French protesters took to the streets for the third consecutive Saturday to protest new restrictions on people unvaccinated against Covid-19, a growing movement that threatens to complicate the country’s coronavirus response.
More than 204,000 protesters—many decrying what they called a “health dictatorship” and carrying banners and French flags reading “Freedom!”— marched in cities across France, including Marseille and Lyon, according to estimates from France’s interior ministry.
In Paris, where 14,000 people were estimated to have participated in four separate marches, police mobilized 3,000 officers across the city. In late afternoon there were scattered scuffles near Place de la Bastille with police, who threw tear-gas canisters into the crowd.
The weekly protests are a new challenge for President Emmanuel Macron, who said in mid-July that a health pass would be necessary to enter places like restaurants, as a way to avoid a new shutdown in the face of fast-rising coronavirus cases. The health pass is a scannable code to prove that an individual has been completely vaccinated against Covid-19, has recovered from it within the prior six months or has recently tested negative for it.
It is coming into effect as the Delta variant has pushed the average number of new cases diagnosed per day in France up nearly fourfold to more than 21,000. Deaths in hospitals each day from Covid-19 have nearly doubled to an average of 33 in the last week.
The health pass has sparked millions of vaccinations in France. The most recent data show that on average, France is administering 355,000 first doses a day, compared with 161,000 in early July. The number of people at least partially vaccinated in France, 61%, now outpaces that in the U.S., at 58%, according to Our World in Data, an Oxford University project tracking the global vaccine rollout.
Covid-19’s Delta variant is proliferating world-wide threatening unvaccinated populations and economic recovery. WSJ breaks down events in key countries to explain why Delta spreads faster than previously detected strains. Composite: Sharon Shi The Wall Street Journal Interactive Edition
The weekly nature of the protests reprise a pattern from France’s yellow-vest movement that was born in 2018 out of rural opposition to a gas tax aimed at lowering carbon emissions but swelled into weekly antiestablishment protests that focused in large part against Mr. Macron and his policies.
Many of the protesters Saturday wore yellow vests, and some of the protests were organized by leaders of that movement. But many weren’t. One man near Paris’s Place de la Bastille carried a poster with the face of George Orwell. A woman wore a shirt that read “my body, my choice.”
The health pass stoking the protests has for more than a week been obligatory in France to go to the movies or museums. A new law passed in an emergency session of France’s parliament last weekend will—pending a review by France’s constitutional council—extend the pass to both indoor and outdoor dining at restaurants, bars and cafes, as well as long-distance travel by train, bus or plane. Places necessary for everyday life, like grocery stores and small shops, don’t require a health pass under the new law.

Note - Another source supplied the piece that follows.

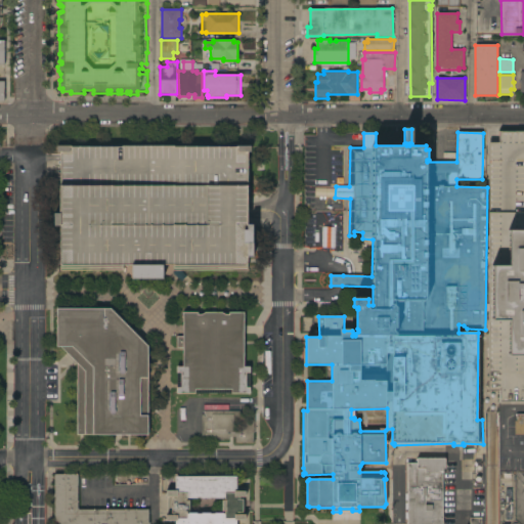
[(523,402),(499,402),(499,390),(489,390),(489,143),(499,143),(499,132),(523,132),(523,402)]
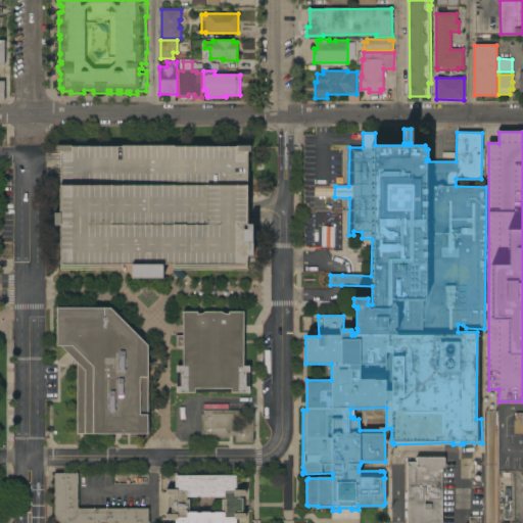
[(60,212),(60,185),(61,151),(56,151),(56,145),(249,146),(249,152),(247,152),(247,225),(252,225),(252,256),(247,256),(247,272),(173,271),(173,265),(162,265),(162,278),(133,278),(133,265),(123,265),(123,271),(60,271),(60,226),(54,226),(54,212),(60,212)]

Last Saturday, as parliament was debating the new law, some 161,000 people protested across France, according to the interior ministry, including 11,000 in Paris. There were some scattered skirmishes with police near the Arc de Triomphe, where police threw tear-gas canisters to disperse the crowd, and people chanted “freedom.”
“There’s no such thing as freedom where I owe nothing to anyone,” Mr. Macron said last weekend in response to the protests. “If tomorrow you infect your father, your mother or me, then I’m the victim of your freedom. That’s not freedom. It’s called selfishness.”